Me encontraba en Betanzos dando unas conferencias sobre Federico García Lorca y el cine. Muy temprano, en ese momento en que la humedad de Galicia es aún sólo una caricia fría y fugitiva, salgo del hotel y voy a comprar un diario nacional al quiosco del Campo de Feira, que en esta hora desnuda de la mañana se prepara para los mil bullicios de un día agitado por veraneantes y turistas. Al llegar al hotel abro el periódico, como siempre por las páginas culturales, y mi mujer y yo nos quedamos sobrecogidos con la terrible noticia de la muerte de Javier Egea.
El primer sentimiento es el de una pena profunda como de cristales rotos por dentro y un largo silencio de bisturí. Después me viene a la memoria la última charla que mantuve con él en el Palacio de La Madraza a mediados de junio. Como siempre buen conversador, ocurrente, divertido, inteligente, con la gracia y la luz habitual de su personalidad. Me habló de su inmediato proyecto con Susana Oviedo: un recital sobre la poesía del exilio, que le había sugerido Andrés Soria para el simposio que preparamos para noviembre. Me preguntó por algún poeta o poema que, menos conocidos que los habituales, interesara incorporar al recital. Recuerdo que le hablé de Nuria Parés, una catalana residente en México, hija de exiliados y exiliada ella misma, que representa a la generación de los niños partidos por la guerra civil, y autora de Canto llano (México, 1959), un libro muy interesante y significativo del que precisamente Juan Carlos Rodríguez y yo recitábamos algunos poemas en aquellas memorables conferencias-recitales que sobre la poesía del destierro dábamos al alimón en los años sesenta: "Nadie eligió su herencia./Ni tú ni yo. Nosotros no elegimos./ Fue un desigual reparto. Fue un trallazo,/ un tajo doloroso y dolorido,/ un cuchillo de sombras, una herida/ derramada en hondura y sin alivio"..., así comienza el primer poema. A Javier le interesó la cuestión y le prometí el libro, que aún espera su visita en mi mesa de La Madraza. Pienso y con un mínimo esfuerzo consigo oír interiormente cómo hubieran sonado esos versos en el decir serio, expresivo, fluyente y marcadamente rítmico de Javier, tan admirable lector de poesía como reconocido poeta, que reprimía su evidente y brillante facilidad para el verso y el poema ofreciendo libros lentos pero firmes.
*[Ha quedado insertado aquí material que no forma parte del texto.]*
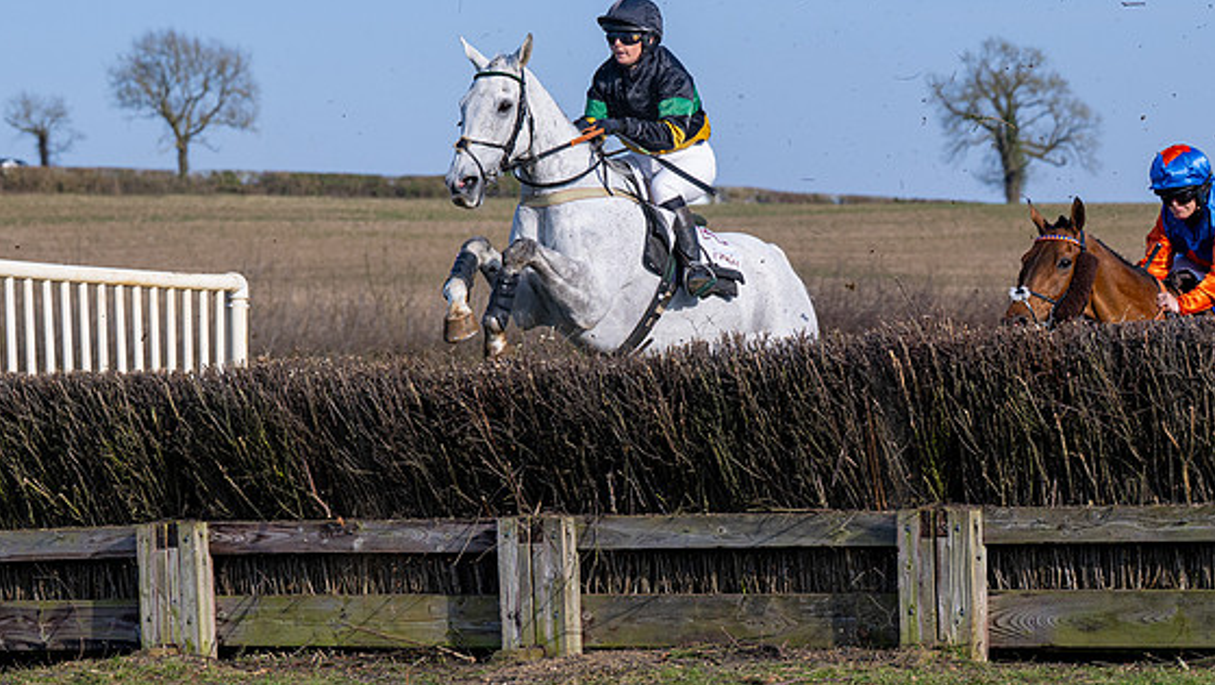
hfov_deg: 13.8
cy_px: 379
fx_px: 5028
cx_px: 554
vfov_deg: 7.8
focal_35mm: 156
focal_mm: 83
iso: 160
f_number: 4
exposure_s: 1/2000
Al volver a Granada repaso sus libros, acaricio con pesar los trazos de sus dedicatorias y entre las páginas de Troppo mare, junto a un verso esperanzador, "hoy sólo sé que existo y amanece", me encuentro un recorte de prensa, recogido de no sé que diario ni fecha, que ahora se revela absolutamente trágico: "Mi vida es una muerte acostumbrada", titula el poeta este breve texto en el que habla de su sentimiento de la muerte con tan fría claridad y conciencia que no parecía querer traslucir y sin embargo trasluce que en algún momento pudiera dejarse caer por la pendiente del último abismo; un párrafo resulta especialmente sobrecogedor: "una vez que te conviertes en practicante de la muerte diaria creo que nos debería asustar bastante poco la otra, que incluso puede convertirse en una gran liberación". ¿De qué has querido librarte de un golpe, Javier? ¿De las pequeñas muertes de todos los días de tu vida que se te han acumulado, que te han cercado con agobiante obsesión en un instante: muertes familiares, muertes amorosas, muertes políticas, muertes sociales, muertes de besos, vasos y versos, tres rasgos distintivos de tu biografía al que te referías con tu característico humor poético? Lírico revolucionario, poeta de la solidaridad y de las plazas, pero también poeta del rincón sentimental y de la soledad, mi querido Javier, ahora cobra para mí un desgraciado sentido aquel verso tuyo de Raro de luna con el que desgarradamente he querido titular esta colaboración: Soledades al filo de la pólvora. Nunca te olvidaremos.